An important application of time-kill curve (TKC) assays is determination of the nature of the best PK/PD index (fAUC/MIC or fT% > MIC) and its target value for predicting clinical efficacy in vivo. VetCAST (the veterinary subcommittee of EUCAST) herein presents semi-mechanistic TKC modeling for florfenicol, a long acting (96 h) veterinary antimicrobial drug licensed against calf pneumonia organisms (Pasteurella multocida and Mannheimia haemolytica) to support justification of its PK/PD(breakpoint) and clinical breakpoint.
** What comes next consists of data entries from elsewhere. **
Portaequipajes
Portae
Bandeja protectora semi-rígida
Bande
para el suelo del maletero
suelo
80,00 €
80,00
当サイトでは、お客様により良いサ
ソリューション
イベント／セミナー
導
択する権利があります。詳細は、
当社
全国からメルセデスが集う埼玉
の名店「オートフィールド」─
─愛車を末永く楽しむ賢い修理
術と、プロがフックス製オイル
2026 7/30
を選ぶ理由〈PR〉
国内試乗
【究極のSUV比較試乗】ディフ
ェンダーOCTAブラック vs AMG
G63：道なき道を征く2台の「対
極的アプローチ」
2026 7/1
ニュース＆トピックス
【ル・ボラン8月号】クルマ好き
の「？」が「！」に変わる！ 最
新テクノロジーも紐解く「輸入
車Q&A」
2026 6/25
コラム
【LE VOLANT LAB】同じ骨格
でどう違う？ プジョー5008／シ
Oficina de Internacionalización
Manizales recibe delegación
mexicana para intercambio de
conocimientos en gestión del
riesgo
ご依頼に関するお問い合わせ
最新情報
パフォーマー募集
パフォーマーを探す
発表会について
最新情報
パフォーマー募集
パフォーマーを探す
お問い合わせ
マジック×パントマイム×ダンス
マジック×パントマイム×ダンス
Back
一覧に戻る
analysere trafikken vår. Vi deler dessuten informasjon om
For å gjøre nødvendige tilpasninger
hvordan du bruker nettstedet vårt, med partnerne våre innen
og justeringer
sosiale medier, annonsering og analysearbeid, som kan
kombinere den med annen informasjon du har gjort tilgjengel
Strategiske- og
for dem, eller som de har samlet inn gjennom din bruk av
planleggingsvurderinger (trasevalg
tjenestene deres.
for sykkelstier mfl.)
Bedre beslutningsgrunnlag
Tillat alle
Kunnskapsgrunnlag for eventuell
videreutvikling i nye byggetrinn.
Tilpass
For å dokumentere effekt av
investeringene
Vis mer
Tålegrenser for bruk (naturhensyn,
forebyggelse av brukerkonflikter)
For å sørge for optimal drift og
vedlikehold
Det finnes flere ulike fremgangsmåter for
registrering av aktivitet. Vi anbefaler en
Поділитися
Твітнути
Individual TKC assays were performed with 6 field strains of each pathogen (initial inoculum 10(7) CFU/mL with sampling at times at 0, 1, 2, 4, 8, and 24 h). Semi-mechanistic modeling (Phoenix NLME) allowed precise estimation of bacteria growth system (K(GROWTH), natural growth rate; K(DEATH), death rate; B(MAX), maximum possible culture size) and florfenicol pharmacodynamic parameters (E(MAX), efficacy additive to K(DEATH); EC(50), potency; Gamma, sensitivity). PK/PD simulations (using the present TKC model and parameters of a florfenicol population pharmacokinetic model) predicted the time-course of bacterial counts under different exposures. Of two licensed dosage regimens, 40 mg/kg administered once was predicted to be superior to 20 mg/kg administered at 48 h intervals. Furthermore, we performed in silico dose fractionation with doses 0 – 80 mg/kg administered in 1, 2 or 4 administrations over 96 h and for MICs of 0.5, 1, 2, 4 mg/L with 2 inoculum sizes 10(5) and 10(7) CFU/mL. Regression analysis (I(max) model) demonstrated that i) fAUC/MIC outperformed fT% > MIC as PK/PD index and ii) maximum efficacy (IC(90%)) was obtained when the average free plasma concentration over 96 h was equal to 1.2 to 1.4 times the MIC of Pasteurella multocida and Mannheimia haemolytica, respectively.